__REQUIREMENT__: Look at the data below and print exactly the lines from its first line through the line with "600 675 1.53"; the pictures stay out of the copy.

Stored data:

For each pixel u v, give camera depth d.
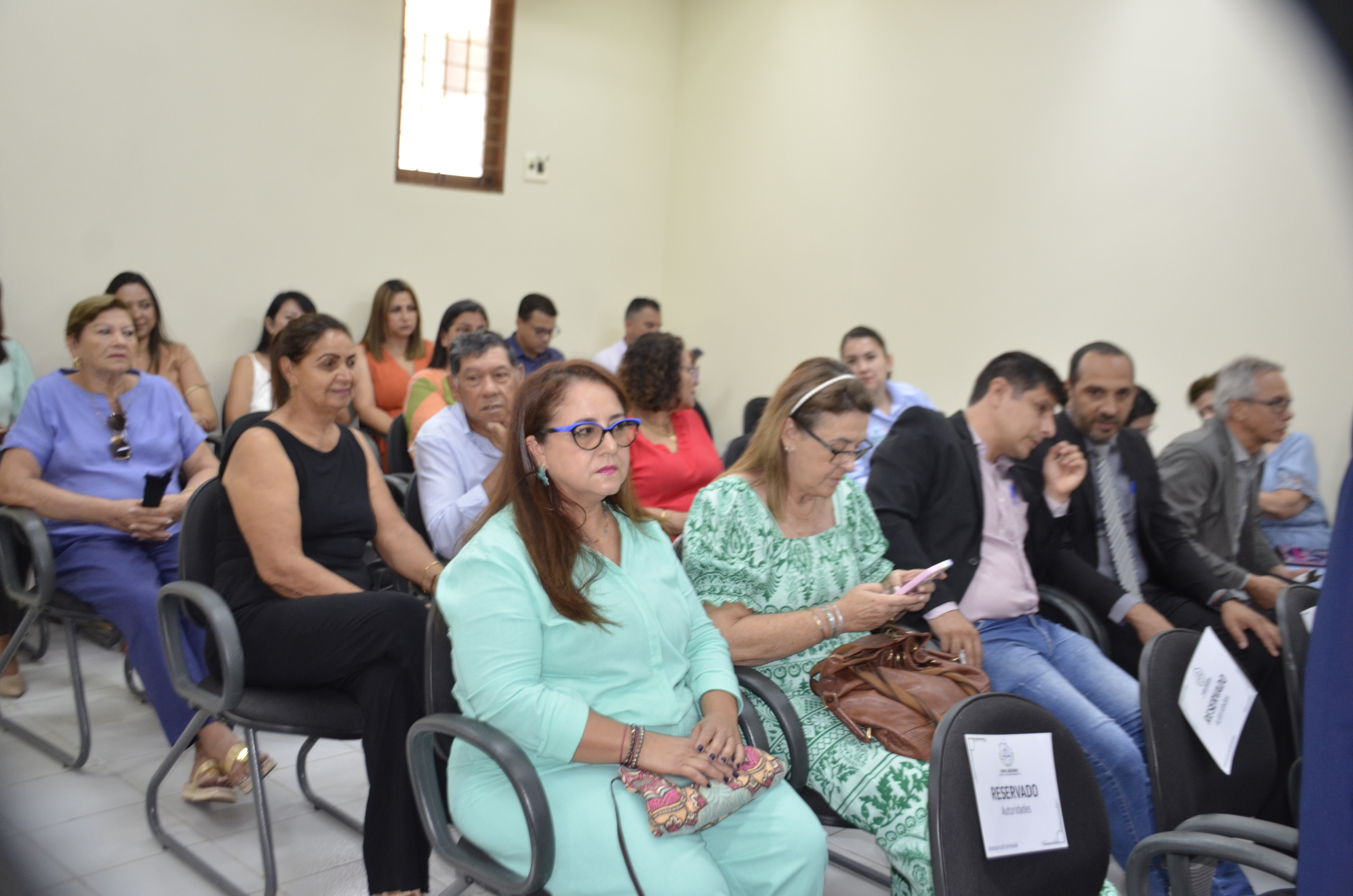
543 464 1.54
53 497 2.65
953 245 4.41
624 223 5.94
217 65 4.57
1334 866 1.07
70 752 2.67
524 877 1.41
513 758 1.37
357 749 2.80
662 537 1.73
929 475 2.27
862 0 4.79
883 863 2.29
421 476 2.68
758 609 1.88
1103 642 2.41
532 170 5.55
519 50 5.41
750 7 5.43
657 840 1.39
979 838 1.27
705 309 5.84
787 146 5.25
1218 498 2.76
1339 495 1.14
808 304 5.17
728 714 1.59
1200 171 3.50
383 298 4.74
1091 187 3.87
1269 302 3.33
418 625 1.90
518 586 1.48
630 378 2.96
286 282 4.87
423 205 5.23
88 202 4.32
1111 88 3.78
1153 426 3.55
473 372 2.63
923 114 4.52
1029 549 2.45
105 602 2.50
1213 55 3.44
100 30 4.28
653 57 5.87
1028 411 2.24
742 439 3.31
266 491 2.03
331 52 4.86
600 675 1.53
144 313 4.04
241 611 2.00
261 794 1.96
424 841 1.82
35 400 2.80
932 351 4.54
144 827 2.31
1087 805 1.37
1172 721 1.55
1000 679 2.18
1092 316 3.89
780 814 1.52
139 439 2.95
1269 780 1.68
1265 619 2.43
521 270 5.61
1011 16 4.13
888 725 1.67
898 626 1.92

__TASK RESPONSE__:
For each pixel u v, give camera depth d.
543 464 1.54
53 497 2.65
953 245 4.41
624 223 5.94
217 65 4.57
1334 866 1.07
70 752 2.67
524 877 1.41
513 758 1.37
357 749 2.80
662 537 1.73
929 475 2.27
862 0 4.79
883 863 2.29
421 476 2.68
758 609 1.88
1103 642 2.41
532 170 5.55
519 50 5.41
750 7 5.43
657 840 1.39
979 838 1.27
705 309 5.84
787 146 5.25
1218 498 2.76
1339 495 1.14
808 304 5.17
728 714 1.59
1200 171 3.50
383 298 4.74
1091 187 3.87
1269 302 3.33
418 625 1.90
518 586 1.48
630 378 2.96
286 282 4.87
423 205 5.23
88 202 4.32
1111 88 3.78
1153 426 3.55
473 372 2.63
923 114 4.52
1029 549 2.45
105 602 2.50
1213 55 3.44
100 30 4.28
653 57 5.87
1028 411 2.24
742 439 3.31
266 491 2.03
331 52 4.86
600 675 1.53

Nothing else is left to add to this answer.